## ARBEITSANWEISUNG A
Übersetze den Satz „Jan Hinz wird am 21.3.2015 wieder einen MultirollenCup veranstalten.“ aus dem Forenthread zum Multirollencup ins Englische.
## ARBEITSANWEISUNG B
Zitiere wortgetreu den Abschnitt des Forenthreads zum Multirollencup von „du hats ja Recht.“ bis einschließlich „meinen missverständlichen Beitrag.“.

# 4 Multirollencup am 21.3.2015



## Wiederanfänger (9. Januar 2015)

Moin,

Jan Hinz wird am 21.3.2015 wieder einen MultirollenCup veranstalten.

Haltet euch bei Interesse den Termin einfach frei.

Sobald der Ort feststeht, schreibe ich das hier rein.

Alternativ findet ihr unter kong-casting.de bei den Trainingsterminen die Hinweise u.a. auf den MultirollenCup.

Ich hoffe, wir sehen uns da.#h

Gruß.

Wiederanfänger.


----------



## j.Breithardt (9. Januar 2015)

*AW: 4 Multirollencup am 21.3.2015*

Welche 4 Multirollen? #c


----------



## Wiederanfänger (9. Januar 2015)

*AW: 4 Multirollencup am 21.3.2015*

OK Jürgen,

du hats ja Recht.

Es geht um den vierten MultirollenCup.

Was das ist?

Ihr müsst beim Angeln bei einer der beiden zulässigen Angeln,
mindestens eine Angel mit einer Multirolle nutzen.

Alles weitere, wenn die Ausschreibung raus ist.

Ist das verständlicher?  |kopfkrat

Sorry für meinen missverständlichen Beitrag.

Gruß.

## GESPEICHERTE DATEN
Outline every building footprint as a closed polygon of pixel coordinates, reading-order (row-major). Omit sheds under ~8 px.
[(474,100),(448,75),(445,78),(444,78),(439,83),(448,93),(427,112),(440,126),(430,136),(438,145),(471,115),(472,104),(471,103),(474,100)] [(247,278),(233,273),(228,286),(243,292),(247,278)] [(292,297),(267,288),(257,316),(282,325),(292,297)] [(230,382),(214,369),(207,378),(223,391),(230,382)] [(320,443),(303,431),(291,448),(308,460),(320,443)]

## ERGEBNIS DER AUFGABE A
Jan Hinz will be holding another MultirollenCup on March 21, 2015.

## ERGEBNIS DER AUFGABE B
du hats ja Recht.

Es geht um den vierten MultirollenCup.

Was das ist?

Ihr müsst beim Angeln bei einer der beiden zulässigen Angeln,
mindestens eine Angel mit einer Multirolle nutzen.

Alles weitere, wenn die Ausschreibung raus ist.

Ist das verständlicher?  |kopfkrat

Sorry für meinen missverständlichen Beitrag.